#### Assignment
In the editorial on bird vagrancy below, reproduce word for word the passage starting with "Both of our" and going on through "bring further discoveries.".

#### Document extract
################

Both of our main papers this month concern vagrancy, and both concern the beginnings of something. In the case of ringing on the Azores, the eight birds featured in this issue’s paper are a small sample size by anybody’s standards, but they represent a not-insignificant chunk of the data available on the North American landbirds that have been ringed in Europe so far. Not only has this ringing activity brought about the discovery of a new species for the region – Connecticut Warbler – it has also given an insight into how the different birds are able to deal with such long vagrancy events by measuring, for example, the weight and amount of fat on each bird. A continuation of this project is sure to bring further discoveries.
The first Brown Booby in Britain, in Kent in mid August 2019, was swiftly followed by a further three individuals in Cornwall. Additionally, there has been a spattering of records elsewhere in northwestern Europe and a further British record, off the Isle of Wight. As we go to press, a Brown Booby was seen off Yorkshire with it, or another, later picked up exhausted in Sussex. What initially seemed like a one-off influx of this tropical-water species now appears to have been the first wave of what may turn out to be an expected annual showing. Why this sudden change in status for the species? Are warming seas in the north opening up new opportunities, or is a lack of food throughout their usual distribution forcing starving birds out to search elsewhere? What may be celebrated as a new addition to the British List may in fact be yet another climate-change red flag – and another reason to, as was stated at last year’s CoP26 summit and discussed in this month’s BB eye, ‘keep the 1.5 alive’.

################

#### Input data
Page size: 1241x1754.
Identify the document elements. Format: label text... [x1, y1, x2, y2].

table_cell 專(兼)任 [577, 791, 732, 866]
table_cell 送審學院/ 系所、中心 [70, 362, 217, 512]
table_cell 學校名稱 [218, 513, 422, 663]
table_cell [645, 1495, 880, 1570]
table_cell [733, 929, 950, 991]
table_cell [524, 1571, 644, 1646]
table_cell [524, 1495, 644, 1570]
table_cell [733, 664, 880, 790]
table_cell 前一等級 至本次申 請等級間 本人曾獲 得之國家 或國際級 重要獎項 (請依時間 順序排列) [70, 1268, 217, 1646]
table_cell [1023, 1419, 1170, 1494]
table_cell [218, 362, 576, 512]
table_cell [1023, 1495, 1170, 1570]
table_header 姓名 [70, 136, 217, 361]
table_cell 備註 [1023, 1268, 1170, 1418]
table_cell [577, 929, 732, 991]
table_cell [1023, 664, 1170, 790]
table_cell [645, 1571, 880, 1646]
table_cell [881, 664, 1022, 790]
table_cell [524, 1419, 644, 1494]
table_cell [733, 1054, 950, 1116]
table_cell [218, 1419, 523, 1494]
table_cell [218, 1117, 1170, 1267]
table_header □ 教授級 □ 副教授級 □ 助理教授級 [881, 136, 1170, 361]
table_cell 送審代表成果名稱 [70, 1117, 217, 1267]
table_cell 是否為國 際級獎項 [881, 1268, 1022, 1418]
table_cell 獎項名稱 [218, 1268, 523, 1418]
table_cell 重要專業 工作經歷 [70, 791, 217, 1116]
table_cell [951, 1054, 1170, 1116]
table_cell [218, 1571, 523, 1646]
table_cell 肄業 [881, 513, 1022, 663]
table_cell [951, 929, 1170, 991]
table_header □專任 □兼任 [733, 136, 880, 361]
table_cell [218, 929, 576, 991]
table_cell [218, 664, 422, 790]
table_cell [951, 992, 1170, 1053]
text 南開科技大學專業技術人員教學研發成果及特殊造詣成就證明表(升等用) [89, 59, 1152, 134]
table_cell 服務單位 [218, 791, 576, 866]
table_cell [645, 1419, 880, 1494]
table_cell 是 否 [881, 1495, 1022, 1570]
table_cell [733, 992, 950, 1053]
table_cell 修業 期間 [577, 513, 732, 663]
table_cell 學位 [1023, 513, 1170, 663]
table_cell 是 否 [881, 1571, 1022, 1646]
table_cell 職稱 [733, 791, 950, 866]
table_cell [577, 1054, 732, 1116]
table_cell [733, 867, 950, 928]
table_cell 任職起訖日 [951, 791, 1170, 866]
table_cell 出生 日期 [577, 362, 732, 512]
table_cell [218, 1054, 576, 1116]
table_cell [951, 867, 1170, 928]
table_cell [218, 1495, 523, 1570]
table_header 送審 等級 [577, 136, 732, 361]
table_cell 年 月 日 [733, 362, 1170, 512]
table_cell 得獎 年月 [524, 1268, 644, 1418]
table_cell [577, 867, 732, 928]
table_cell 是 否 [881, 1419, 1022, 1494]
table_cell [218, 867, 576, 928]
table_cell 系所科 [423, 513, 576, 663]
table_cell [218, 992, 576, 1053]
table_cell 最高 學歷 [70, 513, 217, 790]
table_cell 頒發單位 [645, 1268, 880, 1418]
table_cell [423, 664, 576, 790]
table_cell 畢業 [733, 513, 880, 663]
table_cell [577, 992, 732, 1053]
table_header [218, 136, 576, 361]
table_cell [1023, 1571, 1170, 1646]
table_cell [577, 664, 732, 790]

################

#### Answer space
Both of our main papers this month concern vagrancy, and both concern the beginnings of something. In the case of ringing on the Azores, the eight birds featured in this issue’s paper are a small sample size by anybody’s standards, but they represent a not-insignificant chunk of the data available on the North American landbirds that have been ringed in Europe so far. Not only has this ringing activity brought about the discovery of a new species for the region – Connecticut Warbler – it has also given an insight into how the different birds are able to deal with such long vagrancy events by measuring, for example, the weight and amount of fat on each bird. A continuation of this project is sure to bring further discoveries.